- _THE PROBLEM_: Using the data below, reproduce exactly the lines from the line with "Navigazione articolo" to the line with "அலைகளும் முழக்கமாயிருக்கும்.", both included; pictures must be dropped.

Collected data
== Segment start ==

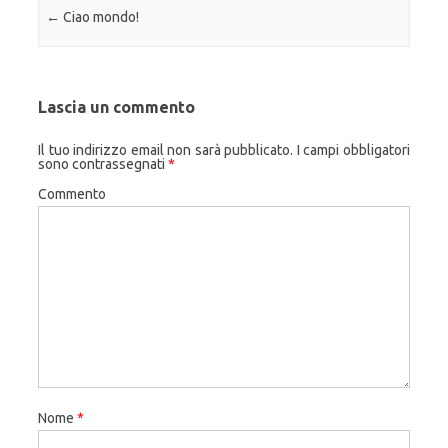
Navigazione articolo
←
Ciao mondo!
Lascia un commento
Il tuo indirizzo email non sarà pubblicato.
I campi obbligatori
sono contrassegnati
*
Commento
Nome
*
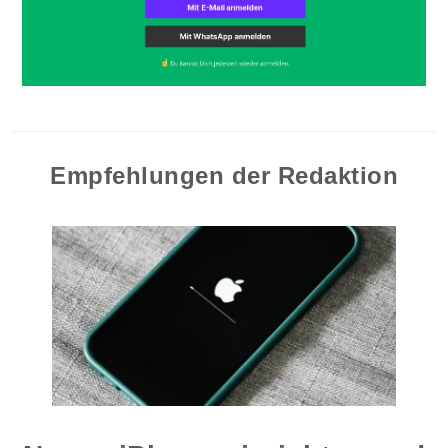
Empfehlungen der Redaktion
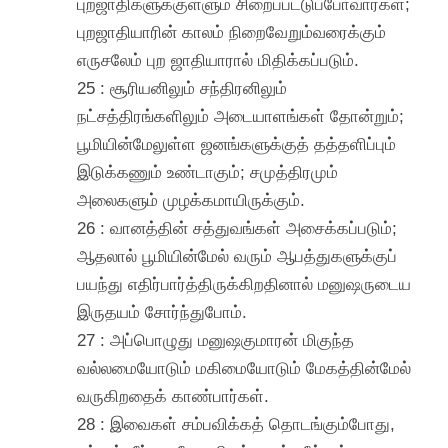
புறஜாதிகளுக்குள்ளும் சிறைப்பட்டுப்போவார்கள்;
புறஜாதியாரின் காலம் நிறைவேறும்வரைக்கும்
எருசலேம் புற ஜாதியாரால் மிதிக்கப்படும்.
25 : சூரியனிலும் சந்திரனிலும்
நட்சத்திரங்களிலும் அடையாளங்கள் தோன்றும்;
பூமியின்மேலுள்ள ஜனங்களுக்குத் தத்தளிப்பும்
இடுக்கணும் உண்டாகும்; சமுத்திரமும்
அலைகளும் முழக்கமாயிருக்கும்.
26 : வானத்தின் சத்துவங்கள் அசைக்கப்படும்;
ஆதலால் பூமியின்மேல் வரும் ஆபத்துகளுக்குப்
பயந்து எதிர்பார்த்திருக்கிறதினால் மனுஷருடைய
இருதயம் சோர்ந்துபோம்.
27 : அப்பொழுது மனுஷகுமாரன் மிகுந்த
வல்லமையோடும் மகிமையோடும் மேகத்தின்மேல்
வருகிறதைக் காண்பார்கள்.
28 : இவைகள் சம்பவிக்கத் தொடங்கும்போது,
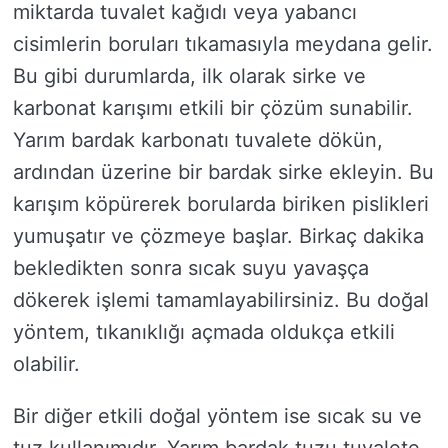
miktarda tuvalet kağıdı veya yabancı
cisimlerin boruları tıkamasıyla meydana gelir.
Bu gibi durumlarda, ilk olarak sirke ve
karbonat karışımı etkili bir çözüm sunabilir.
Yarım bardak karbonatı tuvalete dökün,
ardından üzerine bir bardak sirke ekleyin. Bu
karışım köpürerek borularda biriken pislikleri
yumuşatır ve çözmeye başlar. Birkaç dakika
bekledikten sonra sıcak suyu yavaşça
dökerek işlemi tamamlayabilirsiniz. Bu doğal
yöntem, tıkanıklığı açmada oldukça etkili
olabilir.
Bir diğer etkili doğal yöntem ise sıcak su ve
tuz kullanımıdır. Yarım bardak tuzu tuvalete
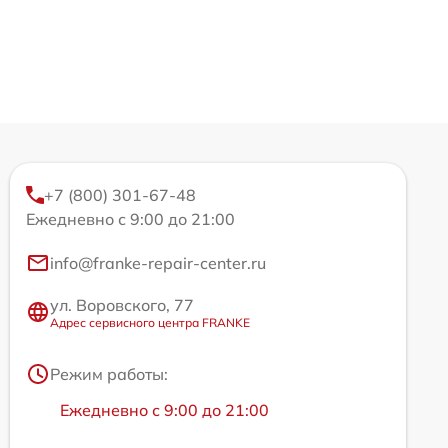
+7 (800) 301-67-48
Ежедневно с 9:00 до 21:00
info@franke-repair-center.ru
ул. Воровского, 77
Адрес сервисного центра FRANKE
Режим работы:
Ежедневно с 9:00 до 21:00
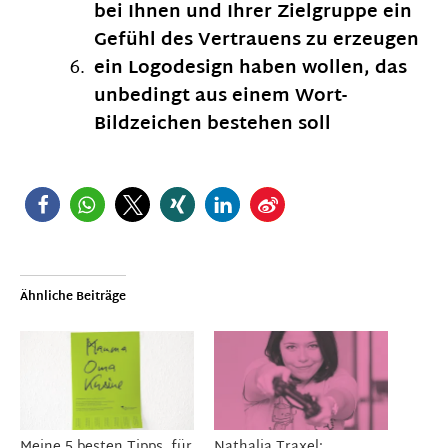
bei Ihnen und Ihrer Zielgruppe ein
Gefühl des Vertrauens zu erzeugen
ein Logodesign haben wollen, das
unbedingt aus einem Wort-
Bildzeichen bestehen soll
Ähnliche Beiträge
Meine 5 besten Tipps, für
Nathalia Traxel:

== Segment end ==
== Segment start ==

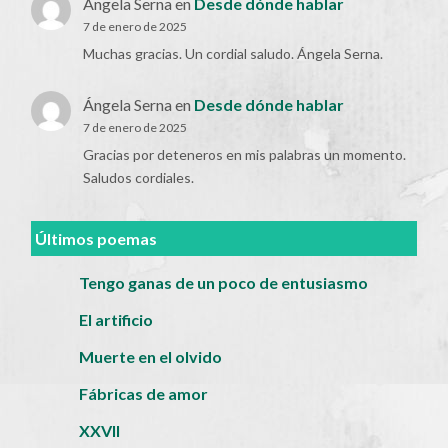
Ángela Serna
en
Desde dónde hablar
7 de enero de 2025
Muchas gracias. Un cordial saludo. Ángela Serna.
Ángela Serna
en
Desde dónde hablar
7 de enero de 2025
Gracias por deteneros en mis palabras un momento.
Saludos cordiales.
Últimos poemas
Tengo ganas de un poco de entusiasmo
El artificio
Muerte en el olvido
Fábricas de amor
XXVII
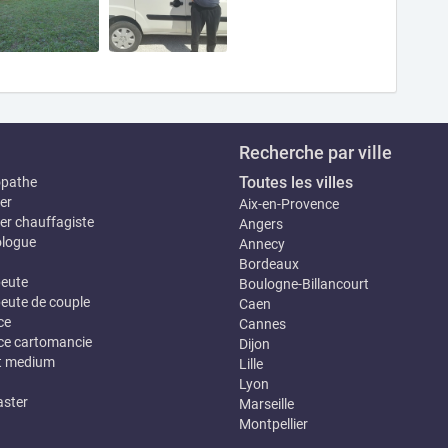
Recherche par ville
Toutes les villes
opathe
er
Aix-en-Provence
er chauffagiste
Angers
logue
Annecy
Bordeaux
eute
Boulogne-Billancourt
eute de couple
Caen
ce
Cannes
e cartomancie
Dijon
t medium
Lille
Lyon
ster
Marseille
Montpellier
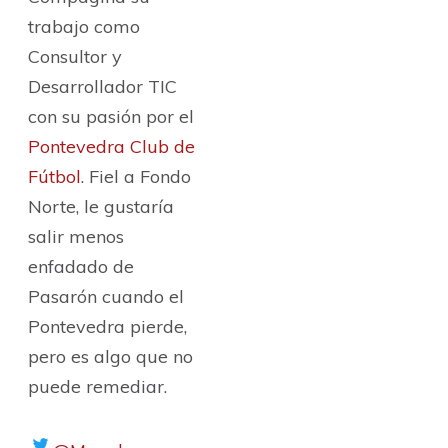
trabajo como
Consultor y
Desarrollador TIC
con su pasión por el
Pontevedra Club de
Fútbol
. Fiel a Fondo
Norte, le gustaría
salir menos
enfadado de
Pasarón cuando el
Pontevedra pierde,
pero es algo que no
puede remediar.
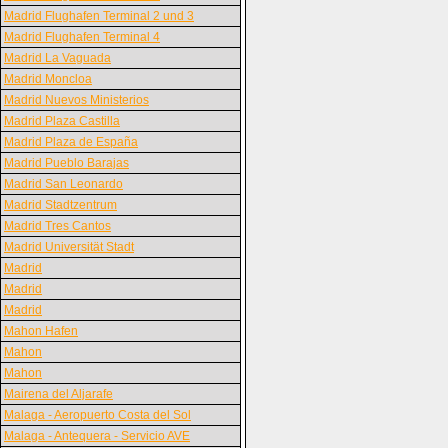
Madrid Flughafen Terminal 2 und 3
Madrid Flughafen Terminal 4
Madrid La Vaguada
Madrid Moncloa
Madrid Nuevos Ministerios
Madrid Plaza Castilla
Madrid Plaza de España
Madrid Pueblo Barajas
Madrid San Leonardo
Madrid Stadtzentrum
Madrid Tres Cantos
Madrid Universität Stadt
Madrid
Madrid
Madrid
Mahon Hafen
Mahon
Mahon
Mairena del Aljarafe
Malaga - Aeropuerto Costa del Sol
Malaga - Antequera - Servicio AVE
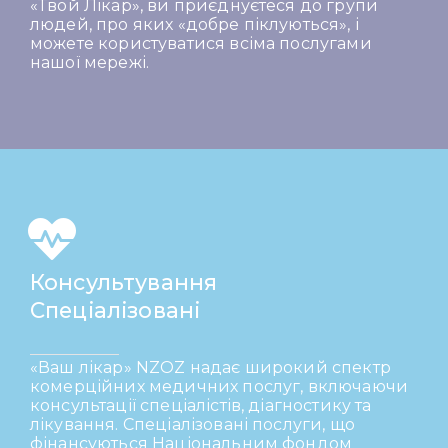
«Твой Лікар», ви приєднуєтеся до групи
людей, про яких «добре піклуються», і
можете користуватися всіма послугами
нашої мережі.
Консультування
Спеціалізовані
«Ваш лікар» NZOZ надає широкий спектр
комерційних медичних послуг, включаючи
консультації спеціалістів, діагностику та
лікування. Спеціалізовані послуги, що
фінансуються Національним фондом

== Segment end ==

- _RESPONSE BOX_:
Navigazione articolo
←
Ciao mondo!
Lascia un commento
Il tuo indirizzo email non sarà pubblicato.
I campi obbligatori
sono contrassegnati
*
Commento
Nome
*
Empfehlungen der Redaktion
புறஜாதிகளுக்குள்ளும் சிறைப்பட்டுப்போவார்கள்;
புறஜாதியாரின் காலம் நிறைவேறும்வரைக்கும்
எருசலேம் புற ஜாதியாரால் மிதிக்கப்படும்.
25 : சூரியனிலும் சந்திரனிலும்
நட்சத்திரங்களிலும் அடையாளங்கள் தோன்றும்;
பூமியின்மேலுள்ள ஜனங்களுக்குத் தத்தளிப்பும்
இடுக்கணும் உண்டாகும்; சமுத்திரமும்
அலைகளும் முழக்கமாயிருக்கும்.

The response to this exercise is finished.